- WHAT IS EXPECTED
Format the listing lines from the one containing "CUSTOMER SERVICE" through the one containing "Ice name and" as a Markdown table with the columns Row and Line text, skipping any blank lines.

- RECORDS FOR THIS EXERCISE
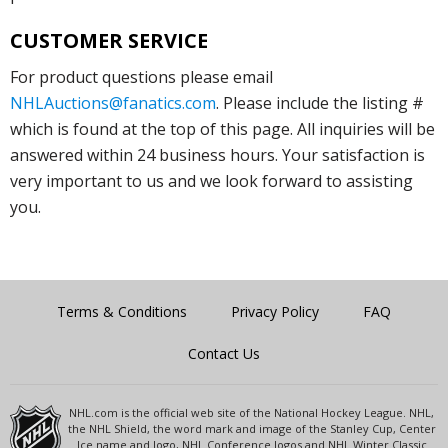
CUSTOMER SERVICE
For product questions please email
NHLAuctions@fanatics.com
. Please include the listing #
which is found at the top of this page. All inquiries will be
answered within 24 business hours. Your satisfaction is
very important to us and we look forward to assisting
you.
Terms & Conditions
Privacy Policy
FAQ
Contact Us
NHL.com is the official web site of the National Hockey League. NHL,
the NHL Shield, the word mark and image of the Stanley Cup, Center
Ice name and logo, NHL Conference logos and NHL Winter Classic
...
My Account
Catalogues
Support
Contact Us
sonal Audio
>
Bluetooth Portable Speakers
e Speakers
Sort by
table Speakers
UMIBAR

- EXERCISE RESPONSE
| Row | Line text |
|---|---|
| 1 | CUSTOMER SERVICE |
| 2 | For product questions please email |
| 3 | NHLAuctions@fanatics.com |
| 4 | . Please include the listing # |
| 5 | which is found at the top of this page. All inquiries will be |
| 6 | answered within 24 business hours. Your satisfaction is |
| 7 | very important to us and we look forward to assisting |
| 8 | you. |
| 9 | Terms & Conditions |
| 10 | Privacy Policy |
| 11 | FAQ |
| 12 | Contact Us |
| 13 | NHL.com is the official web site of the National Hockey League. NHL, |
| 14 | the NHL Shield, the word mark and image of the Stanley Cup, Center |
| 15 | Ice name and logo, NHL Conference logos and NHL Winter Classic |